YOUR TASKS
a) In the text on college receiver prospects, which teams does the writer expect to step up to get Stephen Hill?
b) Write a continuation of the text on college receiver prospects, starting after its final sentence.
___ EXCERPTED TEXT
Overall 84, Ceiling 89
The following college prospects deserve some consideration as late(r) round picks
Kendall Wright- I tend to think that Robert Griffin and the weak Big XII made him look better than he is, but he’s worth consideration as the 4th or 5th WR in this class.
Stephen Hill- Undoubtedly, Stephen Hill will be picked high by some losing franchise that doesn’t understand that track players than don’t make an impact at the college level will NEVER become elite receivers. I’m thinking Washington, Jacksonville or Cleveland will step up to get Hill. The comparisons to Calvin Johnson are ridiculous, he’s more like Demarius Thomas who is garbage. Hill is worth a late middle/late round pick. Not much earlier unless the team is in desperate need of at receiver. He won’t be playing much for 2 or 3 years. Consider him Darius-Heyward Bey.
Alshon Jeffery- Just two years ago this guy looked like the best SEC receiver ever. He wasn’t the typical Spurrier WR either. He was one of the only WRs to match up and beat Janoris Jenkins several times. Apparently he got really fat and slow. This is very bizarre but I’d rather have him over Stephen Hill. Jeffery has elite body control and hands, but isn’t that fast. Very late 2nd round or early 3rd round seems appropriate. Prior to this season I believed he was top receiver in this class. Teams can’t take a player in the first 2 rounds unless the player is a sure thing (starter). Jeffery isn’t a sure thin.
______
___ PROVIDED RECORDS
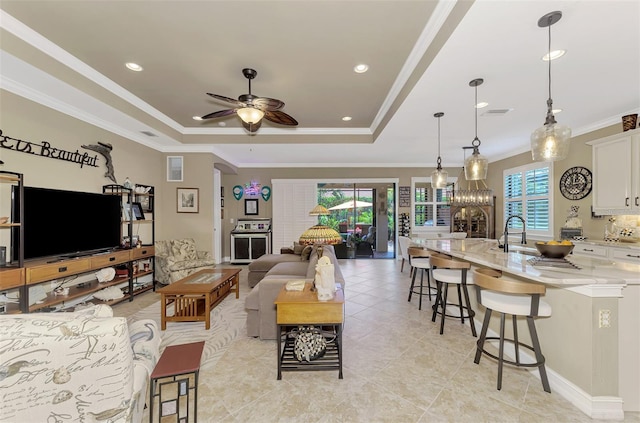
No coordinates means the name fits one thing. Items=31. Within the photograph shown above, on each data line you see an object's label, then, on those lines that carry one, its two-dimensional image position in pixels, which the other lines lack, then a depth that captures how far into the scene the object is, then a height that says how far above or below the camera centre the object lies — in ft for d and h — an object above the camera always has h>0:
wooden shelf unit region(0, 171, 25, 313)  8.22 -1.85
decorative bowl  7.03 -1.07
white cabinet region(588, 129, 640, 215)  11.59 +1.80
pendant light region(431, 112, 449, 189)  13.08 +1.68
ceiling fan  8.69 +3.63
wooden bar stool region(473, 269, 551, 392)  6.24 -2.36
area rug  8.66 -4.62
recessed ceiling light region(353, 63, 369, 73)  9.40 +5.33
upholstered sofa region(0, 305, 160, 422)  3.24 -2.10
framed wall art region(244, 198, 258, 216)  24.31 +0.30
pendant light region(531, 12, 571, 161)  6.78 +1.92
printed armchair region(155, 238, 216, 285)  14.79 -3.01
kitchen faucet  9.89 -1.33
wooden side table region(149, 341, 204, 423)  4.38 -2.72
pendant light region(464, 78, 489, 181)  10.36 +1.85
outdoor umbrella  30.35 +0.74
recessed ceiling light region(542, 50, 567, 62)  7.29 +4.54
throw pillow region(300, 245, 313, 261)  15.21 -2.53
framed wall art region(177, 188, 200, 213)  17.71 +0.73
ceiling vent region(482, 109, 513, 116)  11.69 +4.59
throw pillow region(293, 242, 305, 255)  17.30 -2.61
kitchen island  5.77 -2.96
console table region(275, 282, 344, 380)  6.88 -2.80
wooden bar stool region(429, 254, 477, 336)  9.26 -2.40
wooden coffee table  9.98 -3.50
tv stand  9.07 -2.44
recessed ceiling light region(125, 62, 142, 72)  9.50 +5.41
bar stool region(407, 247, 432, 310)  12.07 -2.39
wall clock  14.35 +1.65
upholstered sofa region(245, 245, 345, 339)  9.01 -3.42
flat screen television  9.39 -0.51
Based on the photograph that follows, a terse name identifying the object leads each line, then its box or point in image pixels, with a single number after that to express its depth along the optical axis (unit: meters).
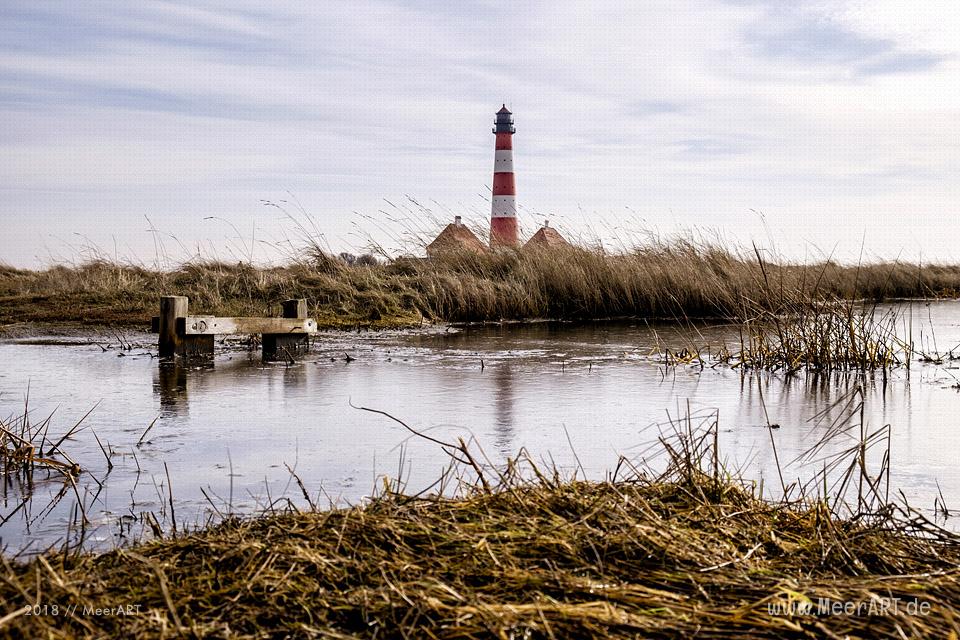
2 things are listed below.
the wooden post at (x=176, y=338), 8.09
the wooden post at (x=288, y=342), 8.62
______
ANSWERS BELOW
a) Washington, Jacksonville or Cleveland.

b)
Rueben Randle- I tend to think that Randle is closer to the ‘can’t get on the field LSU WRs’ rather than closer to Early Doucet or Dwayne Bowe. But he’s worth consideration in the late rounds.
Brian Quick- Little known D1-aa WR that has elite straight line speed and size. Played well at the Senior Bowl. Understandably, he faced competition that could never play major Division-1 football but he’s worth a late round pick. 202 catches in his Appalachian State career and likely could start at ANY college football program.
Marquis Maze- Small, but strong work ethic and intangibles make him an interesting late(r) pick. Teams that target (and need) slot receivers could justify a reach for him and not regret it.
Tyler Shoemaker- A tall, tough Boise State receiver with good hands. Somewhat like the Buffalo Bill’s (former Gator) David Nelson but Shoemaker is tougher but not as smooth.
The following college prospects deserve no consideration as late(r) round picks
I don’t see any guys that are so much worse than the rest here.
Any remaining unlisted wide receivers with character issues should be immediately removed from draft boards.
Ryan Broyles- The NCAA’s leader in receptions and considered by far the best player on Oklahoma by his teammates. Had a major knee injury that has destroyed his draft stock. I know Oklahoma hasn’t produced an elite receiver in decades and Broyles is small. Broyles is also tough, hard working and has great hands.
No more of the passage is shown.